I have a setup where both Jira and Confluence are running externally through Apache proxy. Confluence authenticates users through Jira using Crowd integration.
The problem started when I tried to enforce SSL on our Jira instance. I set up HTTP to HTTPS redirection, but after that change, users can’t log into Confluence anymore. I had to turn off the redirect temporarily to fix the login issue.
Looking at the Confluence admin panel under user directories, I can see that the crowd server URL still shows http://our-jira-domain instead of the HTTPS version. This seems to be causing the authentication failure.
I’ve checked everywhere I can think of but can’t find where to modify this setting. There’s no option in the Confluence administration interface to change it, and I don’t see any crowd configuration files in the directories I have access to.
What’s the correct way to update the Crowd server URL configuration in Confluence to use HTTPS instead of HTTP for connecting to Jira?
To update the Crowd server URL in Confluence for HTTPS connections, you need to modify the URL stored in the Confluence database. You have two main approaches: first, you can connect to your Confluence database and locate the cwd_directory table where your Crowd configuration resides. Update the directory_name or attribute_value columns to replace ‘http’ with ‘https’. Ensure you back up your database before making changes. Alternatively, you can use Confluence’s REST API at /rest/usermanagement/1/config/crowd to update the URL, which is a safer method. After making any changes, restart Confluence to apply them. I have encountered and resolved similar issues with SSL in proxies before, and this method worked effectively.

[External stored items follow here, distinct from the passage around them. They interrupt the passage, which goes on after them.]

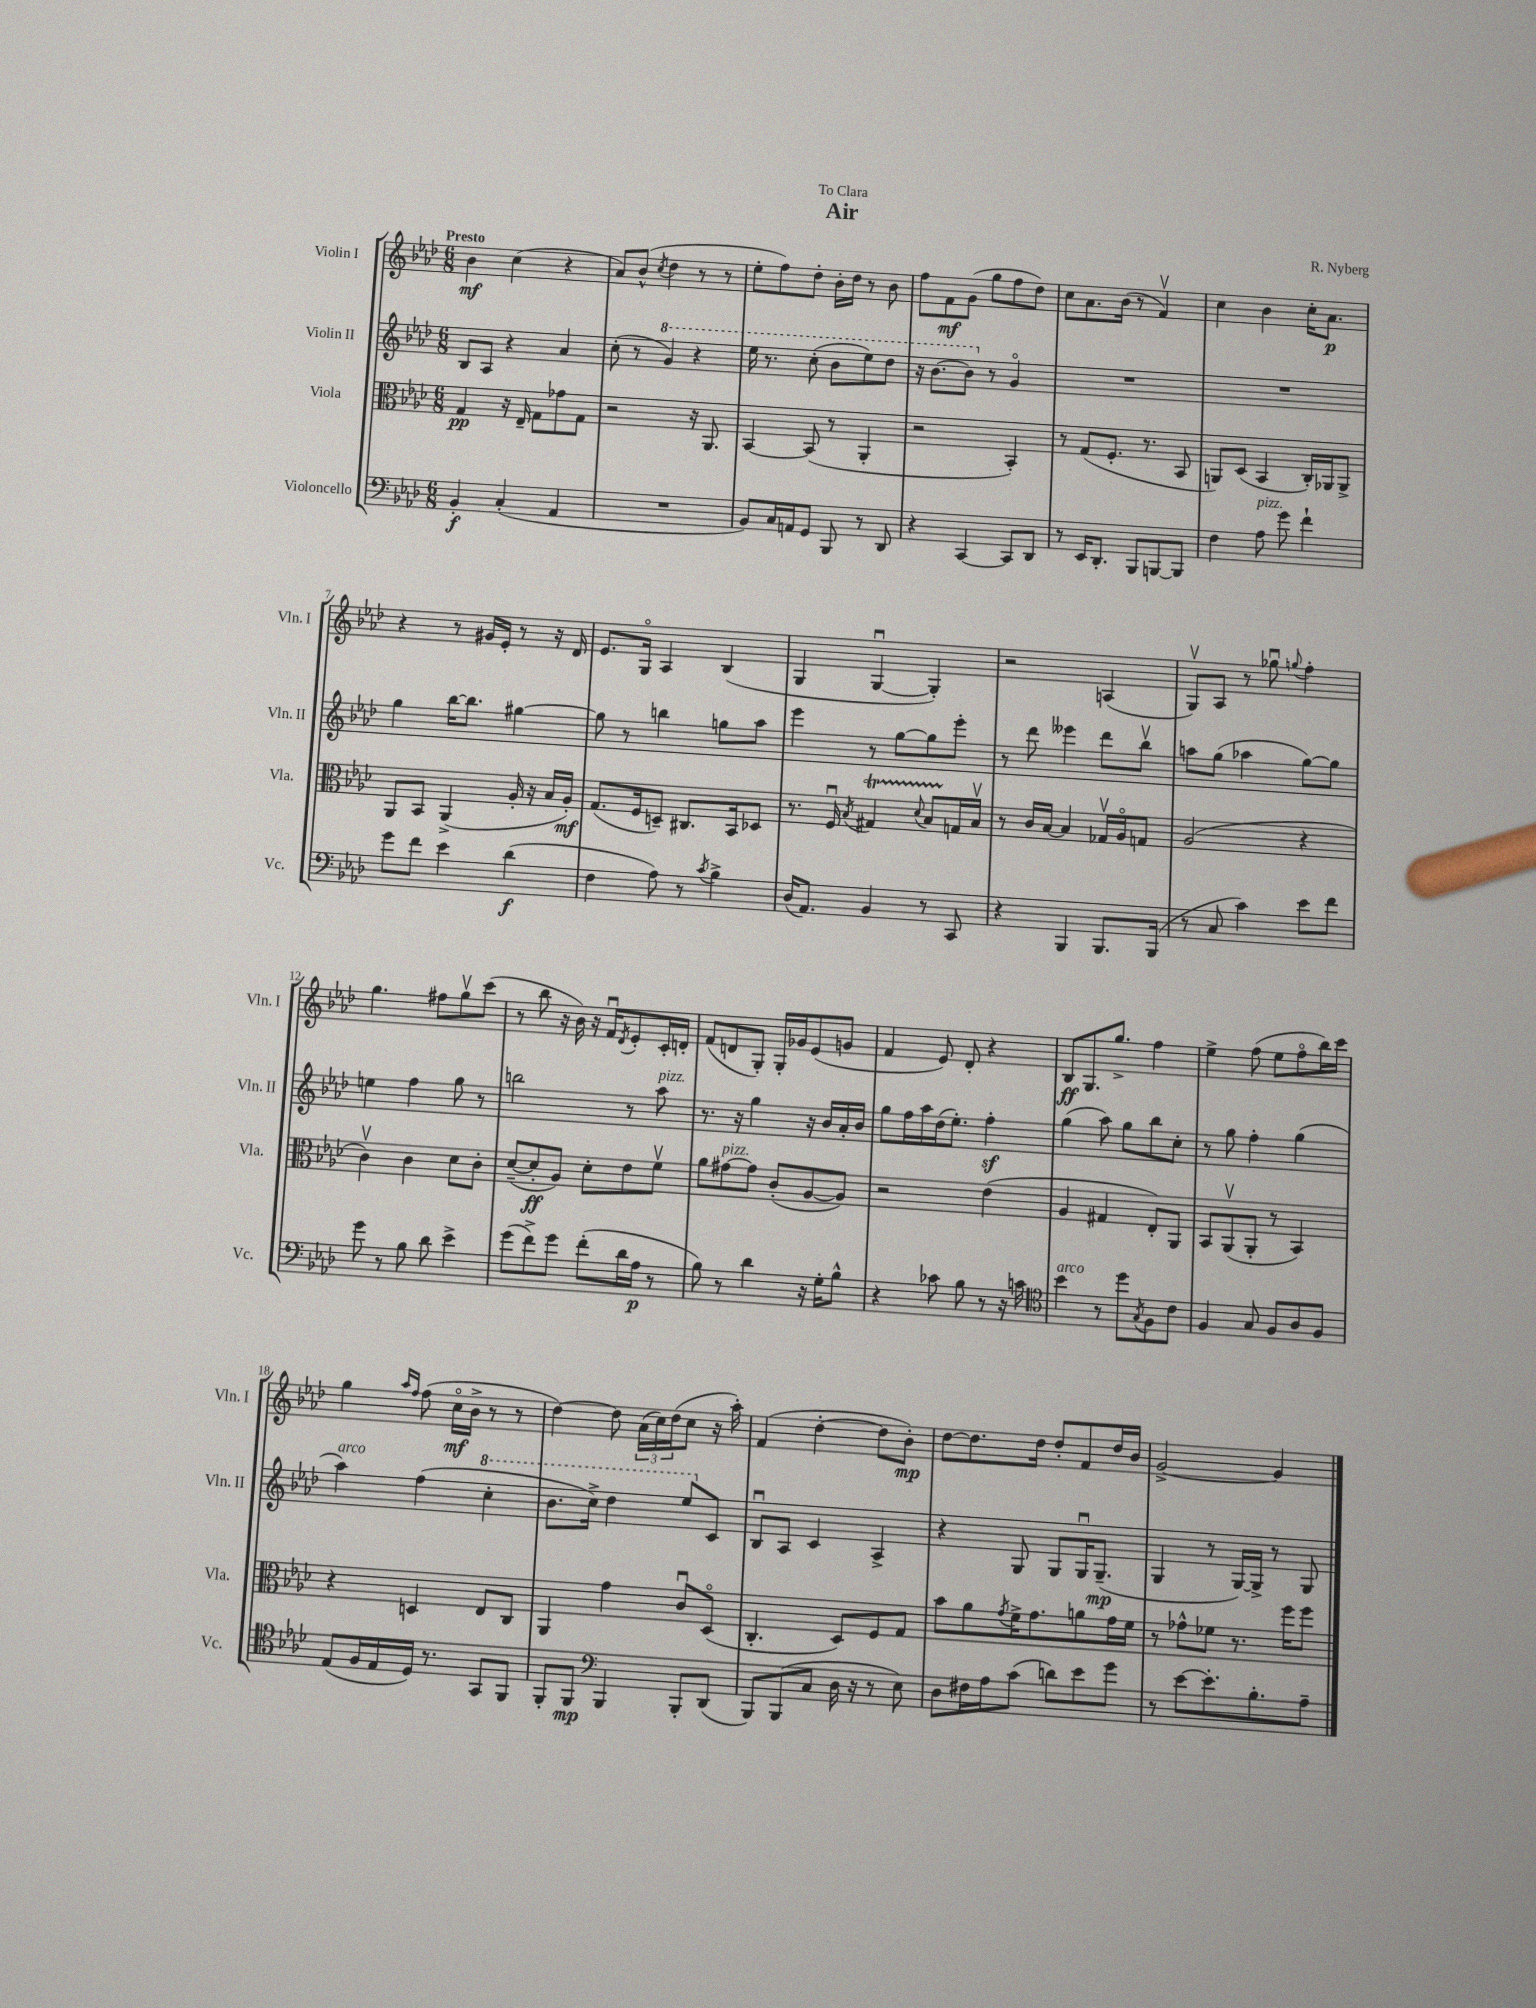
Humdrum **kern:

**kern	**kern	**kern	**kern
*staff4	*staff3	*staff2	*staff1
*clefF4	*clefC3	*clefG2	*clefG2
*k[b-e-a-d-]	*k[b-e-a-d-]	*k[b-e-a-d-]	*k[b-e-a-d-]
*M6/8	*M6/8	*M6/8	*M6/8
4BB-'/	4G/	8B-/L	4b-\
.	.	8A-/J	.
(4C'/	16r	4r	(4cc\
.	16E-~/	.	.
.	8G\L	.	.
4AA-/	8g-\	4a-/	4r
.	8G\J	.	.
=	=	=	=
2.r	2r	(8cc'\	8a-/L)
.	.	8r	(8b-^^/J
.	.	.	8qcc/
.	.	4gg/)	4dd-\
.	16r	4r	8r
.	8.AA-/	.	.
.	.	.	8r
=	=	=	=
8BB-/L)	[4BB-/	16eee-\	8ee-'\L
.	.	8.r	.
16C/L	.	.	8ff\)
16AA/J	.	.	.
8GG/J	(8BB-/]	(8ccc'\	8dd-'\J
8BBB-/	8r	8bb-\L	16b-'\LL
.	.	.	16dd-\JJ
8r	4AA-'/	8eee-\)	8r
8DD-/	.	8ddd-\J	8b-\
=	=	=	=
4r	2r	16r	8ff\L
.	.	[8.bb-\L	.
.	.	.	8f\
[4CC/	.	8bb-\]J	(8g\J
.	.	8r	8gg\L
8CC/]L	4BB-'/)	4go/	8ff\
8DD-/J	.	.	8dd-\J)
=	=	=	=
8r	8r	2.r	8cc\L
16EE-/LK	(8G/L	.	8.a-\
8.DD-'/J	.	.	.
.	8.F'/J	.	.
.	.	.	(16b-\Jk
8BBB-/L	.	.	8r
.	8.r	.	.
[8BBB/	.	.	4fv/)
8BBB/]J	8BB-/	.	.
=	=	=	=
4F\	8AA/L)	2.r	4cc\
.	(8D-/J	.	.
8A-\	4BB-/	.	4b-\
8g\	.	.	.
4f`\	16C'/LL)	.	16cc'\LK
.	16AA-/J	.	8.a-\J
.	8AA-^/J	.	.
=	=	=	=
8g\L	8AA-/L	4gg\	4r
8f\J	8BB-/J	.	.
4e-\	(4AA-^/	[16bb-\LK	8r
.	.	8.bb-\]J	.
.	.	.	16g#/LL
.	.	.	16e-'/JJ
(4d-\	16A-'/	[4gg#\	8r
.	16r	.	.
.	16B-/LL	.	16r
.	16A-'/JJ)	.	16d-/
=	=	=	=
4F\	(8.G/L	8gg#\]	8.e-/L
.	.	8r	.
.	16F/k	.	16Go/Jk
8A-\)	8D~/J)	4bb\	4A-/
8r	8.C#/L	.	.
8qc/	.	.	.
4B-^\	.	8gg\L	(4B-/
.	16BB-/k	.	.
.	8D-/J	8aa-\J	.
=	=	=	=
(16D-/LK	8.r	4eee-\	4G/
8.AA-/J)	.	.	.
.	16Fu/	.	.
.	8qB-/	.	.
4BB-/	4G#/	8r	[4Gu/
.	.	[8gg\L	.
.	8qqd-/	.	.
8r	8B-/L	8gg\]	4G'/])
8CC/	16G/L	8eee-'\J	.
.	16B-v/JJ	.	.
=	=	=	=
4r	8r	8r	2r
.	16c/LL	8ddd-\	.
.	[16B-/JJ	.	.
4BBB-/	4B-/]	4eee--\	.
8.BBB-/L	16G-v/LL	8ddd-\L	(4A/
.	16A-o/J	.	.
.	8G/J	8bb-v\J	.
(16BBB-/Jk	.	.	.
=	=	=	=
8r	(2A-/	8aa\L	8Gv/L)
8C/	.	(8gg\J	8A-/J
4c\)	.	4aa-\	8r
.	.	.	8gg-u\
.	.	.	8qqgg/
8e-\L	4r	[8gg\L)	4ff'\
8f\J	.	8gg\]J	.
=	=	=	=
8g\	4cv\)	4ee\	4.gg\
8r	.	.	.
8B-\	4c\	4ff\	.
8d-\	.	.	8ff#\L
4e-^\	8d-\L	8gg\	8ggv\
.	8c'\J	8r	(8ccc\J
=	=	=	=
(8g\L	([8d-~/L	2bb\	8r
8f^\)	8d-'/]	.	8bb-\
8g\J	8A-/J)	.	16r
.	.	.	16b-\)
(8f'\L	8d-'\L	.	16r
.	.	.	16fu/LK
.	.	.	8qd-/
16d-\L	8e-\	8r	8e-'/
16A-\JJ	.	.	.
8r	8fv\J	8aa-\	16c'/L
.	.	.	16d'/JJ
=	=	=	=
8B-\)	8a-\L	8.r	(8f/L
8r	[8g#\	.	8d/
.	.	16r	.
4d-\	8g#\]J	4gg\	8G'/J)
.	(8c'/L	.	16G'/LL
.	.	.	16g-/J
16r	[8A-/	16r	(8e-/
16G'\LK	.	16b-/LL	.
8B-^^\J	8A-/]J)	16a-'/	8g/J
.	.	16b-/JJ	.
=	=	=	=
4r	2r	8gg\L	4f/
.	.	16ff\L	.
.	.	16aa-\	.
8c-\	.	(16dd-\J	8e-/)
.	.	8.ee-'\J)	.
8B-\	.	.	8d-'/
8r	(4e-\	4ff'\	4r
16r	.	.	.
16c\	.	.	.
=	=	=	=
*clefC4	*	*	*
4b-\	4A-/	(4gg\	8B-/L
.	.	.	8.G/
8r	4G#/	8aa-\)	.
.	.	.	8.gg^/J
8dd-\L	.	8gg\L	.
8qG/	.	.	.
8F\	8E-'/L)	8bb-\	4ff\
8c\J	8AA-/J	8cc'\J	.
=	=	=	=
4F/	8BB-/L	8r	4ee-^\
.	(8AA-v/	8gg\	.
8G/	8AA-'/J	4ff'\	(8ff\
8F/L	8r	.	8ee-\L
8A-/	4BB-/)	(4gg\	8ffo\
8F/J	.	.	16bb-\L)
.	.	.	16ccc\JJ
=	=	=	=
(8E-/L	4r	4aa-\)	4gg\
16F/L	.	.	.
16E-/	.	.	.
.	.	.	16qqaa-/LL
.	.	.	16qqff/JJ
16D-/JJ)	4D/	(4ff\	(8ff\
8.r	.	.	.
.	.	.	16cco\LL
.	.	.	16b-^\JJ
8GG/L	8E-/L	4ccc'\	8r
8FF/J	8C/J	.	8r
=	=	=	=
8FF'/L	4AA-/	8.bb-\L	[4dd-\)
8FF/J	.	.	.
.	.	16ccc^\Jk)	.
*clefF4	*	*	*
4BBB-/	4g\	4ddd-\	8dd-\]
.	.	.	(24a-\LL
.	.	.	24cc\)
.	.	.	(24dd-\J
8BBB-'/L	8cu/L	8eee-/L	8cc\J
(8DD-/J	(8D-o/J	8c/J	16r
.	.	.	16aa-'\)
=	=	=	=
8BBB-/L)	4.C'/	8B-u/L	(4f/
(8BBB-/	.	8A-/J	.
8C/J	.	4c/	[4dd-'\
16D-\	8D-/L)	.	.
16r	.	.	.
8r	8F/	4A-^/	8dd-\]L
8E-\)	8G/J	.	8b-'\J)
=	=	=	=
8D-\L	8b-\L	4r	[8dd-\L
16F#\L	8a-\	.	8.dd-\]
16A-\J	.	.	.
.	8qg/	.	.
(8c\J	16f^\K	8G/	.
.	8.g\	.	16dd-\Jk
8d\L)	.	8G/L	8dd-'/L
8e-\	8a\	16Gu/K	8f/
.	.	(8.G~/J	.
8g\J	16g\L	.	16dd-/L
.	16f\JJ	.	16b-/JJ
=	=	=	=
8r	8r	4G/	[2g^/
[8e-\L	8g-^^\L	.	.
8.e-'\]	8f-\J	8r	.
.	8.r	[16G/LL)	.
8.B-'\	.	16G^/]JJ	.
.	.	8r	4g/]
.	16ff\LK	.	.
8A-~\J	8ff\J	8G/	.
==	==	==	==
*-	*-	*-	*-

Had this exact problem six months ago during our HTTPS migration. Confluence caches the crowd server config and won’t auto-update when you switch protocols. Here’s what fixed it for me: go to the Confluence admin console, hit User Directories, and delete the existing Crowd directory entry completely. Then recreate it from scratch using the correct HTTPS URL. This forces a fresh connection with proper SSL handshake. Just make sure your SSL certs are configured right on both sides first - otherwise you’ll get cert validation errors. Takes about five minutes, users might need to log out/in once, but it’s way cleaner than messing with the database.
check your confluence home directory for the crowd.properties file - that’s where the server URL is actually stored. edit it directly and change http to https, then restart confluence. worked for me when the admin panel wouldn’t let me modify it.